No mercado de opções é obedecido os valores de alíquotas das operações com as ações,.

Portanto, as operações normais é de 15% e para o day trade 20%.

Além disso, o pagamento de Imposto de Renda pode ser feito da mesma maneira.

Outra tributação que existe é um Imposto de Renda de 0,005% retido na fonte.

Assim, ele pode ser incluído como despesas de operações, no day trade de opções o Imposto de Renda que vem diretamente da fonte é de 1%.

O legal é que o imposto tem até um nome, dado pelos investidores que é “imposto dedo duro”.

“Imposto dedo duro” porque é a partir dele que a Receita Federal consegue saber exatamente quanto o investidor negociou.

A tributação é recolhida pela corretora que faz a intermediação da transação e serve apenas para poder informar a operação ao Fisco.

Se a opção de compra for exercida, existem duas situações:

  • Uma para o titular da opção de compra;
  • Outra para o lançador.

Vale lembrar que o titular aqui é o investidor que compra o contrato de opção, adquirindo assim o direito de negociar um ativo-objeto pelo preço de exercício (strike) em uma determinada predeterminada ou durante um tempo.

Já o lançador é um investidor que consegue vender um contrato de opção.

Nesse caso, ele passa a ter a obrigação de negociar o ativo-objeto pelo preço de exercício (Strike) em uma data predeterminada ou durante um tempo.

– Para titular da opção de compra:

Esse é um imposto que se dá pela diferença positiva entre o valor da venda à vista do ativo, na data do exercício da opção, subtraindo assim o preço do exercício acrescido do valor do prêmio.

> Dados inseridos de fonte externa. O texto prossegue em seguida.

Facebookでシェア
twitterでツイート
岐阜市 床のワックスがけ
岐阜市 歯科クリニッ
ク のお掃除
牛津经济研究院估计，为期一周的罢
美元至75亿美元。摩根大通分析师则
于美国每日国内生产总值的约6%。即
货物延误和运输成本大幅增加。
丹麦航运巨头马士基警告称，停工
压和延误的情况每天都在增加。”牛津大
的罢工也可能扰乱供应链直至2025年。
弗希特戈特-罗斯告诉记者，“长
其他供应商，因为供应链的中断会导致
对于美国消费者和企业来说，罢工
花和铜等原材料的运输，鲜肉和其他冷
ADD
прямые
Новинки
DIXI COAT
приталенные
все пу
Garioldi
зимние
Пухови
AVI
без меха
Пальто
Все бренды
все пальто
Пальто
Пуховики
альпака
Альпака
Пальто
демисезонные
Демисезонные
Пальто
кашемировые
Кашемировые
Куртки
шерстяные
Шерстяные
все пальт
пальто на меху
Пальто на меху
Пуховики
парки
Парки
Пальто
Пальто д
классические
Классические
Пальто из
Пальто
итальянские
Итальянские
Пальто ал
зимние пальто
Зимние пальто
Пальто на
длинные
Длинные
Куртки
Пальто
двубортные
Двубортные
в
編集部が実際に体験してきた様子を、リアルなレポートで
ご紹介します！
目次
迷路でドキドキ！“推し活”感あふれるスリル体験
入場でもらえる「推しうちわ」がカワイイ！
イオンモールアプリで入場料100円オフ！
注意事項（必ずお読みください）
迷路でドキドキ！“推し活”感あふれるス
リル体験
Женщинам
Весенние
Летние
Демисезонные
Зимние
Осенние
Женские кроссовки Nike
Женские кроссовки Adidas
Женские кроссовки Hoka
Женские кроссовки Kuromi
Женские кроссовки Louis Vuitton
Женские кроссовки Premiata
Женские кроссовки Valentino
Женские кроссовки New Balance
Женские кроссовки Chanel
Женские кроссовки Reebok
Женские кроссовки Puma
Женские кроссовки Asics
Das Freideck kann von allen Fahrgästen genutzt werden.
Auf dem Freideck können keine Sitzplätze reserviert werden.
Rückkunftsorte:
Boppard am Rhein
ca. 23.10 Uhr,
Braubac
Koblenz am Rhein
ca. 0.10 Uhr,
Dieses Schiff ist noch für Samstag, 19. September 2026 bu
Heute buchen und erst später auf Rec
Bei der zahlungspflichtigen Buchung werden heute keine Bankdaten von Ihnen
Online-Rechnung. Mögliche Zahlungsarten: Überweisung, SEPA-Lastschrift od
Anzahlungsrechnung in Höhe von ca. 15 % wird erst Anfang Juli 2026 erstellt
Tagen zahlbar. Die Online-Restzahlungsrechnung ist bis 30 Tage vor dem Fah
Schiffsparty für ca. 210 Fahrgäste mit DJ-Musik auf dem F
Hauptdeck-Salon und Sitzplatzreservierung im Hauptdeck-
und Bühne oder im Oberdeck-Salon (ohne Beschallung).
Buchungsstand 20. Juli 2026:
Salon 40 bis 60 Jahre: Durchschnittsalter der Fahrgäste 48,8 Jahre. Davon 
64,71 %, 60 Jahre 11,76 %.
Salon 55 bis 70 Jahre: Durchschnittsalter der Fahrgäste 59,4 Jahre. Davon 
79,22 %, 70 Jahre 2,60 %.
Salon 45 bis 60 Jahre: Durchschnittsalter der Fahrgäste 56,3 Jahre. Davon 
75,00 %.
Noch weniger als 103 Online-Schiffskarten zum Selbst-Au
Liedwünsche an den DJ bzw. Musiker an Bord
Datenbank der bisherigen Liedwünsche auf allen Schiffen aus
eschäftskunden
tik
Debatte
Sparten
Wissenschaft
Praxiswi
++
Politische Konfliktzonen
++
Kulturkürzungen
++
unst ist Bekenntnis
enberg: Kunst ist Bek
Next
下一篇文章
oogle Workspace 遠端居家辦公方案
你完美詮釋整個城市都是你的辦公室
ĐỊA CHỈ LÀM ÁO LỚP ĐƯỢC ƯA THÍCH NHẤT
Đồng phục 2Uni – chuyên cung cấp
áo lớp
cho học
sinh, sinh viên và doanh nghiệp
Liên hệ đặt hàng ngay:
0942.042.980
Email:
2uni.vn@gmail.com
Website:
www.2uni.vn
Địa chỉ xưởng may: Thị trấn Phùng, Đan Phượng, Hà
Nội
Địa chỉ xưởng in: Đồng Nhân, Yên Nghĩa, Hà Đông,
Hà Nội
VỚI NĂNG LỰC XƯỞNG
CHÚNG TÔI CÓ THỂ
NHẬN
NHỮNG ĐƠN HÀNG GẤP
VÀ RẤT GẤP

– Para o lançador da opção de compra:

Nesse caso, o imposto é calculado a partir da diferença positiva entre o valor da venda à vista, na data do exercício da opção, mas o valor do prêmio e o custo da aquisição do ativo-objeto da opção.

A isenção de até R$ 20 mil por mês passa a valer quando existe um exercício da opção, pois nesse caso a operação, já que nesse caso a operação passa a ser de mercado à vista.

– Tributação em Mercados a termo:

Aqui, todos as taxas anteriores são iguais as operações no mercado à vista, que são:

  • Alíquotas;
  • Prazo de pagamento;
  • Cálculo do Imposto de Renda na fonte;
  • Recolhimento de imposto devido;
  • Período de apuração.

Assim, a única coisa que difere aqui é a base de cálculo que só diferente para o vendedor ou comprador a descoberto.

Se a cotação sobe, o imposto do comprador ocorre sobre a diferença entre o preço de venda, o imposto do comprador ocorre sobre a diferença entre o preço de venda das ações subtraindo do preço estabelecido na contratação.

Mas, se os preços caírem, o ganho do vendedor a descoberto acontece a partir da diferença de preço que acontece.

O preço é o que foi estabelecido no contrato a termo e o preço da compra à vista do ativo para finalizar o contrato.